Segment Open

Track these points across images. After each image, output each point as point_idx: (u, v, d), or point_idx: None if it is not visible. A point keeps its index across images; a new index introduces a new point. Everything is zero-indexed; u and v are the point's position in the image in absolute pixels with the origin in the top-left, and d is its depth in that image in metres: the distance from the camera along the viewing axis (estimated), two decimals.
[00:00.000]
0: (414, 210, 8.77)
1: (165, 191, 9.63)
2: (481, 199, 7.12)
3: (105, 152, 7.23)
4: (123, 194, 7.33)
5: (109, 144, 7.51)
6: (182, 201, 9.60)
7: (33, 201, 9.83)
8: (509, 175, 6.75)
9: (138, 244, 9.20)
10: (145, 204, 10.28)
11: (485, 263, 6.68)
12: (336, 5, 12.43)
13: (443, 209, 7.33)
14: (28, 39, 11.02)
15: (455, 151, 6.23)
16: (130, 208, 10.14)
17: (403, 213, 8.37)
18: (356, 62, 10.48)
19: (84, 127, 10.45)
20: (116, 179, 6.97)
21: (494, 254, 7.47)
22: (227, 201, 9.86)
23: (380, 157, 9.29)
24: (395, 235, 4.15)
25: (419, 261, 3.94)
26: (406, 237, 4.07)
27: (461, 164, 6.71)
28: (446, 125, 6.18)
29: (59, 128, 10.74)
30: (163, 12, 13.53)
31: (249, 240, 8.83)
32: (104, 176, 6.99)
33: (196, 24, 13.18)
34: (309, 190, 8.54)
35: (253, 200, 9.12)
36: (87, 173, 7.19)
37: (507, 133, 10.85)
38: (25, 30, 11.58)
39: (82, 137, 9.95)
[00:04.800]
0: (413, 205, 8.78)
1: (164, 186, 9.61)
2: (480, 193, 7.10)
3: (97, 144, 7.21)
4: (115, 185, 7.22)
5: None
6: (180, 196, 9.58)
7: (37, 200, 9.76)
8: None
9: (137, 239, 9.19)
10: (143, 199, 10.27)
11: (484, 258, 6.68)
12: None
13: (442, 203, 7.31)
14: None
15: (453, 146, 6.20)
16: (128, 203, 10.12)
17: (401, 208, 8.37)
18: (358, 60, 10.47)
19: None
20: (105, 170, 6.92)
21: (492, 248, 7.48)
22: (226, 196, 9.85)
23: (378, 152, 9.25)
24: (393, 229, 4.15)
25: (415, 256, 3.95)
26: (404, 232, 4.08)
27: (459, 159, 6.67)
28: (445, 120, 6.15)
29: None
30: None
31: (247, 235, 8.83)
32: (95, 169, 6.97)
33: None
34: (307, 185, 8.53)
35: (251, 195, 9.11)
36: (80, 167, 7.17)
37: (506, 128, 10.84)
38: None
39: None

Segment Closed
Segment Open

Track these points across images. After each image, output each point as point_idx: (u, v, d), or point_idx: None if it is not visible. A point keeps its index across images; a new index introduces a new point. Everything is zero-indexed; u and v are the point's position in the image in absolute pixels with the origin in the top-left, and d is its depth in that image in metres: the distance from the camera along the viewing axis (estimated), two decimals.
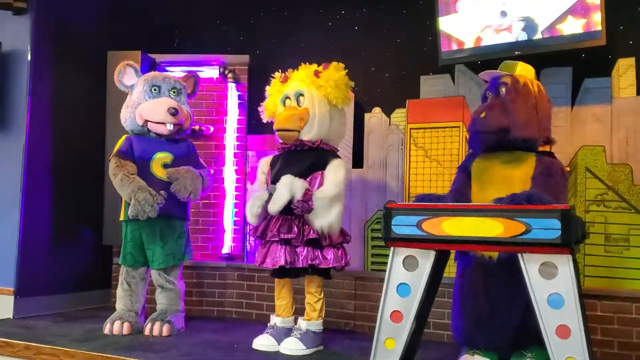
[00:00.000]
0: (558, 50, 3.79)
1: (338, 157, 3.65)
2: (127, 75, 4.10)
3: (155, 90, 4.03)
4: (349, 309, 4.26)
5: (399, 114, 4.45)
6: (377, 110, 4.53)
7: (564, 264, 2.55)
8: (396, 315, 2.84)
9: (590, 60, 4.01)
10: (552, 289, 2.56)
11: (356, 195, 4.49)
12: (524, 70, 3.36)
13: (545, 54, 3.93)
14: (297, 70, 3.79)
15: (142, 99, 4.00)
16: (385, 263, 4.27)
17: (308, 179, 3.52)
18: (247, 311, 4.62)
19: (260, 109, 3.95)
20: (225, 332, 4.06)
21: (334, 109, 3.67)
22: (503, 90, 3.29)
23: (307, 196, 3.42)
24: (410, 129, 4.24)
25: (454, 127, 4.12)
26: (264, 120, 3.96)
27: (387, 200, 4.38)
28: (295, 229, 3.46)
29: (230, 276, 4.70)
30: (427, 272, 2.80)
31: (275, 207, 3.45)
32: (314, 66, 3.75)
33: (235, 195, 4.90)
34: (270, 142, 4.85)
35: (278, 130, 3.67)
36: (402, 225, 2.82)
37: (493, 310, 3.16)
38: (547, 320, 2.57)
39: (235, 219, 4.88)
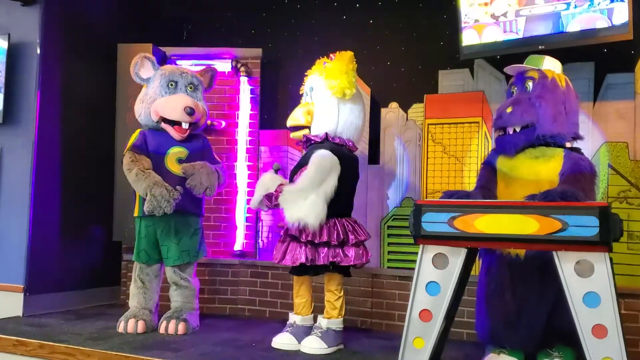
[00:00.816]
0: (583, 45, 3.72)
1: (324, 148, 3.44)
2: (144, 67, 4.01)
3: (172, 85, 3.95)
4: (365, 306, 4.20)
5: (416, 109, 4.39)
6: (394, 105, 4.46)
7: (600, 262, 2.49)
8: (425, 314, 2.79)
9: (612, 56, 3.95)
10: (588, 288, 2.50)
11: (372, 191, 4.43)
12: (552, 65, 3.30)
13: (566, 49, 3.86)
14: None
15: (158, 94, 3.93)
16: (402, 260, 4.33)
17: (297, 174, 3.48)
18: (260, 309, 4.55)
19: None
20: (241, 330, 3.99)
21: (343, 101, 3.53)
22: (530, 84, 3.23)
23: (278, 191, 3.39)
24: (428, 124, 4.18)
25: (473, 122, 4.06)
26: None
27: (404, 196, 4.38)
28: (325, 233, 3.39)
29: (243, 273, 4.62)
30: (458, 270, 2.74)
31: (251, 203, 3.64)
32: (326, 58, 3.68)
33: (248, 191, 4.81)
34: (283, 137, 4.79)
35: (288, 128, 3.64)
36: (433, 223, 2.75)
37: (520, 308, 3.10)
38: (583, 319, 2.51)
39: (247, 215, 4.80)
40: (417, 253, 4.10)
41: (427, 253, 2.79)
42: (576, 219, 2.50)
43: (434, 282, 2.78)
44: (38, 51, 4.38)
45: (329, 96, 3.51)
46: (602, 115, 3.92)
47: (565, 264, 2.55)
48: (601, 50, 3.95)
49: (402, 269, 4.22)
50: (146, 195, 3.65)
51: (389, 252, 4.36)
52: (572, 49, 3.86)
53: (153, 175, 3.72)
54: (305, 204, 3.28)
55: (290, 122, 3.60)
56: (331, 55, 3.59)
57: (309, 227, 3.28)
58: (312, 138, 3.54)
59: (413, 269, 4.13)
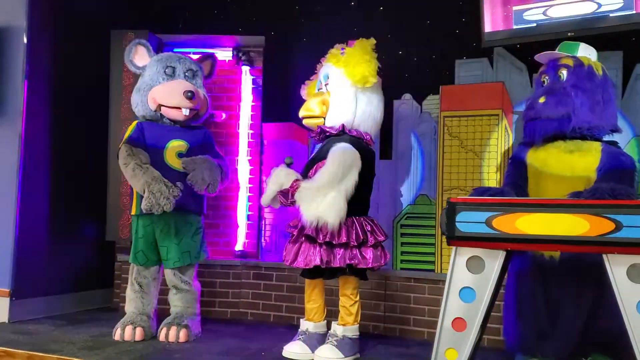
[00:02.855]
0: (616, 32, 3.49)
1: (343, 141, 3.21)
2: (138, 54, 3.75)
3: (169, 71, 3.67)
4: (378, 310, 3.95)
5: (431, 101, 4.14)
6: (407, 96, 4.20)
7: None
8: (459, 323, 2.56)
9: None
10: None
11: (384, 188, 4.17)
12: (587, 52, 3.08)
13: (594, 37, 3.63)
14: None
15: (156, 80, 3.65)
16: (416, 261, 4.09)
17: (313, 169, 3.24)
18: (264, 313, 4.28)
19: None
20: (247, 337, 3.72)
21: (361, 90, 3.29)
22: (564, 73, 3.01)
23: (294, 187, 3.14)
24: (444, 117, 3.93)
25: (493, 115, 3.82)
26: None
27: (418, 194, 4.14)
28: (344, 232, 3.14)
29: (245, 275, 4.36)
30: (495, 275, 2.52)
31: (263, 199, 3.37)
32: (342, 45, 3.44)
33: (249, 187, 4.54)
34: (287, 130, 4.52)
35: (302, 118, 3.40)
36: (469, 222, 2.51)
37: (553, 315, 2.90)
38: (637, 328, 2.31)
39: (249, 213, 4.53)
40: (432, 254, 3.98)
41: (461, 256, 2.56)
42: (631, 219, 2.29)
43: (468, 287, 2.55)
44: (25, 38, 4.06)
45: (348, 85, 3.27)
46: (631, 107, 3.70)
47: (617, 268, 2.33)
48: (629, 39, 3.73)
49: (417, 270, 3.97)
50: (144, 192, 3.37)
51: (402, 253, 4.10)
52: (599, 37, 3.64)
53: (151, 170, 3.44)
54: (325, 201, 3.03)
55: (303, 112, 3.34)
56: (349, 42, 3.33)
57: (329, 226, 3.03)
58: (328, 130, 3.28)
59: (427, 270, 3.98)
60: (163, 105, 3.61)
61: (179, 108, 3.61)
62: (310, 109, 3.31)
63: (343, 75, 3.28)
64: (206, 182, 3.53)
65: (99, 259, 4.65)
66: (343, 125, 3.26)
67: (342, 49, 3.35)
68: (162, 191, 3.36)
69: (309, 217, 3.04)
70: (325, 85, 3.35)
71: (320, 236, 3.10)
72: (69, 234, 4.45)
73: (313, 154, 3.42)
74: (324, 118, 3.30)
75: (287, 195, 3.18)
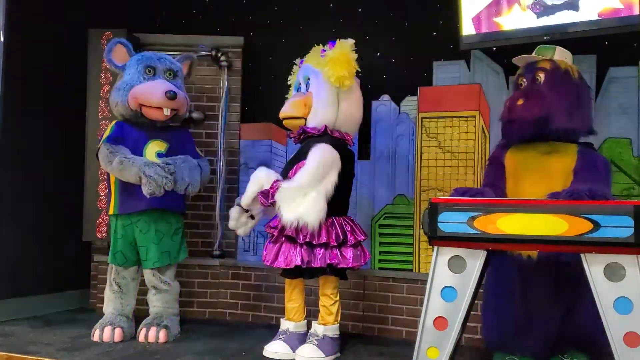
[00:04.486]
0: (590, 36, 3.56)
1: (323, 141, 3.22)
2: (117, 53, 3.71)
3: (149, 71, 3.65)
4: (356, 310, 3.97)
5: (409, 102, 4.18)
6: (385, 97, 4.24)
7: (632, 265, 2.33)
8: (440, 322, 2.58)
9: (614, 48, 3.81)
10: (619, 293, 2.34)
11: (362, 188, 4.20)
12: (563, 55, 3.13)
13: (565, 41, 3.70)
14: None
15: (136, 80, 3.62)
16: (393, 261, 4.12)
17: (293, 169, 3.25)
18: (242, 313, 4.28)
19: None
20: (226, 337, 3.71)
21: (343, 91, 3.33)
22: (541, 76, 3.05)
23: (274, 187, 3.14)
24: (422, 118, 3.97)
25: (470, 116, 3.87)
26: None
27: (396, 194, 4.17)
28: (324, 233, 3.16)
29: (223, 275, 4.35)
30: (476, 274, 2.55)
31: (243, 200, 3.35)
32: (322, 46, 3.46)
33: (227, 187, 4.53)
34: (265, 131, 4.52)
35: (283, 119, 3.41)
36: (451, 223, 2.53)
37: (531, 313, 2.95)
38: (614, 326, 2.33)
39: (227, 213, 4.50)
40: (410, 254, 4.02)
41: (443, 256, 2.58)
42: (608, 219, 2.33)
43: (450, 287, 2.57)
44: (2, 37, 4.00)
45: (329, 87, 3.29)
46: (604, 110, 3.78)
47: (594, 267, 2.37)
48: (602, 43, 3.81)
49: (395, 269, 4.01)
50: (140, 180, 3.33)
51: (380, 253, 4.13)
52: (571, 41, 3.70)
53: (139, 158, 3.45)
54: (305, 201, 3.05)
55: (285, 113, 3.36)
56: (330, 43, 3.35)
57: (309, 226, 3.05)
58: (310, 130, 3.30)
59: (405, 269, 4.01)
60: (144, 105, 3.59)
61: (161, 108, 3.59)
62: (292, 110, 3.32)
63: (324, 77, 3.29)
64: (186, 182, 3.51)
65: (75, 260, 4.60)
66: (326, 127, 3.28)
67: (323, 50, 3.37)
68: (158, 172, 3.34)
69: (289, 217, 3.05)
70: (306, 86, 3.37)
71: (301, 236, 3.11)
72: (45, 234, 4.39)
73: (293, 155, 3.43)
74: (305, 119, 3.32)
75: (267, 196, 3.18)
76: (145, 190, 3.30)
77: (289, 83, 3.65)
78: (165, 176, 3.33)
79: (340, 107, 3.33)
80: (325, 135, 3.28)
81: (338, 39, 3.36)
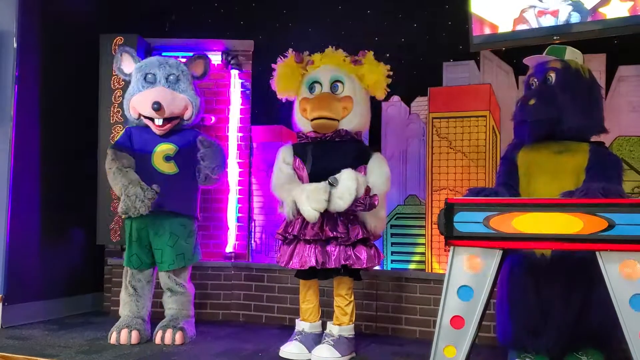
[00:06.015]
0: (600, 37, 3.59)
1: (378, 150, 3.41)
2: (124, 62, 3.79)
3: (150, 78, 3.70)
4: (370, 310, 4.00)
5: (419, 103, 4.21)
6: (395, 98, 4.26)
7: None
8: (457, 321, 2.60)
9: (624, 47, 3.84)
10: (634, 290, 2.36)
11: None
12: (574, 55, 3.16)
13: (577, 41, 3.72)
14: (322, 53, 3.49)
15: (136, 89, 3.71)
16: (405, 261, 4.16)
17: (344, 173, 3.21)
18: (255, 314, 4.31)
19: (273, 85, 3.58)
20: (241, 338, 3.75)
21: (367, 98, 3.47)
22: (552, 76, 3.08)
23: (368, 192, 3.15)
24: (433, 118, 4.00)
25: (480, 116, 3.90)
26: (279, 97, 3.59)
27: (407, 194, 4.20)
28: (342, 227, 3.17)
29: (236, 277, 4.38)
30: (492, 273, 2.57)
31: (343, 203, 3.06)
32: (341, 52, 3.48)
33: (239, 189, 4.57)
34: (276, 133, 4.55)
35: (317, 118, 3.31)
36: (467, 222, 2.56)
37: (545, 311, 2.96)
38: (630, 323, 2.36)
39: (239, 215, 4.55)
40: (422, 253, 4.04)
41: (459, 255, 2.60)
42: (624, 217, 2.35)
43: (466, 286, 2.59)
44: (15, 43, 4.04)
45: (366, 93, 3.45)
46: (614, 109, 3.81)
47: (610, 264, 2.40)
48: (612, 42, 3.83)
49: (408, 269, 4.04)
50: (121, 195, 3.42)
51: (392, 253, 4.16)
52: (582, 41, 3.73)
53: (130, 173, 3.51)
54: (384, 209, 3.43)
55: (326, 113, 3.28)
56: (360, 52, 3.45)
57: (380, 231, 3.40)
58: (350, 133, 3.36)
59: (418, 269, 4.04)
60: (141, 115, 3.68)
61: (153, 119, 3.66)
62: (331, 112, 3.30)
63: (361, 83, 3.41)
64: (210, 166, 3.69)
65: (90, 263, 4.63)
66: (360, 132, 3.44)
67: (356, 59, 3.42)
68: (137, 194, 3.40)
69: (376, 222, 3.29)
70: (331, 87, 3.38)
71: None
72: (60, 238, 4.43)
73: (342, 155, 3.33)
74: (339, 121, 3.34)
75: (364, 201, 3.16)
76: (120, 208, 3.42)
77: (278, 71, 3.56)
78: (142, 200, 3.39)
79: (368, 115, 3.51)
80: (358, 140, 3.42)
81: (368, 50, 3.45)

Segment Closed

● **Exercise directions**:
Set down exactly the lines of the data above, beginning with the line that has "43: (434, 282, 2.78)" and ending with the line that has "55: (290, 122, 3.60)", and no others.

● **Solution to this task**:
43: (434, 282, 2.78)
44: (38, 51, 4.38)
45: (329, 96, 3.51)
46: (602, 115, 3.92)
47: (565, 264, 2.55)
48: (601, 50, 3.95)
49: (402, 269, 4.22)
50: (146, 195, 3.65)
51: (389, 252, 4.36)
52: (572, 49, 3.86)
53: (153, 175, 3.72)
54: (305, 204, 3.28)
55: (290, 122, 3.60)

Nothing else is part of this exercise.